Signway is a proxy microservice dedicated to handling interactions with LLM APIs, (OpenAI in our case). This service acts as an intermediary, receiving signed requests from the client and forwarding them to the API. This design offloads the request from the server to the client's browser while keeping the API token secure. When Signway receives a request it verifies that the request is correctly signed and has not expired using the same algorithm as S3. If the request is valid then it adds the API bearer token and forwards the request to OpenAI.

Practical Application: Enhancing Search Functionality

We demonstrated proof of concept using Signway to proxy requests from an "gpt-enhanced search" integration where a Chatbox translates a user's query into get params for a complex Rails index page. Users can input their queries in natural language, and the AI service processes these queries and returns structured query parameters based on a JSON description of the available filter options.
OpenAI advanced search with Signway

While we could implement something like this for ourselves, Signway has already productised this and their Github repo includes detailed examples. Our interactions with the Signway team were very positive, and we were able to take our proof-of-concept integration that embedded the OpenAI token and replace it with signed URLs within half an hour, including reading the documentation. The integrated pipeline worked on the first try!
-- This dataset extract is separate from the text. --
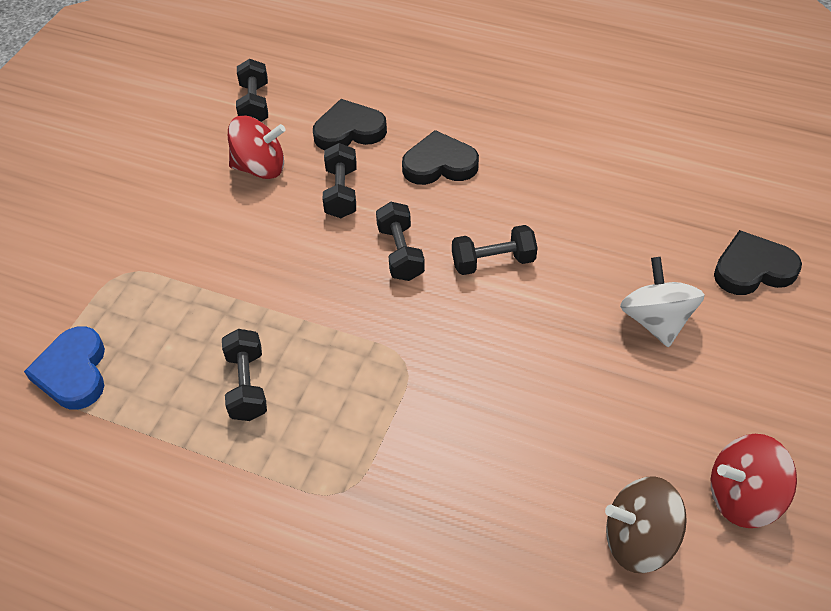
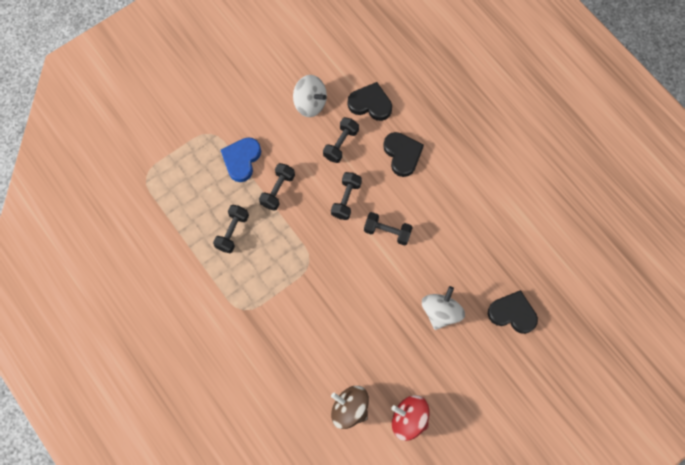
camera: 30 degrees right, 20 degrees up
(73, 372) = (162, 179): blue heart -> blue heart (241, 160)
(254, 104) = (332, 56): black dumbbell -> black dumbbell (278, 190)
(260, 167) = (310, 103): red spinning top -> white spinning top
(439, 164) = (402, 154): black heart -> black heart turned 45 degrees clockwise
Before integration, exposing our API token to the client (don't do this!):

render json: {
  url: "https://api.openai.com/v1/chat/completions",
  headers: {
    "content-type": "application/json",
    authorization: "Bearer <%= ENV.fetch('OPENAI_ACCESS_TOKEN', nil) %>",
  },
  body:
}

After integration (we couldn't believe this code worked on the first try!):
url = SignwaySdk.sign_url(
  id:        ENV.fetch("SG_ID", nil),
  secret:    ENV.fetch("SG_SECRET", nil),
  host:      "https://api.signway.io",
  proxy_url: "https://api.openai.com/v1/chat/completions",
  expiry:    10,
  method:    "POST",
  headers: {
    "content-type": "application/json",
  }
  body:,
)

render json: { url:, headers:, body: }

Conclusion: Use Signed Requests for Efficient AI Integration

Using a proxy micro-service with signed requests has all of the hallmarks of an elegant solution to the LLM integration problem – load scales with query volume, not AI response time, and signed requests ensure secure handling of API tokens.

We hope that OpenAI and other LLM vendors will soon add support for signed requests themselves, but in the mean time it's good to have an option that doesn't require re-architecting our stack.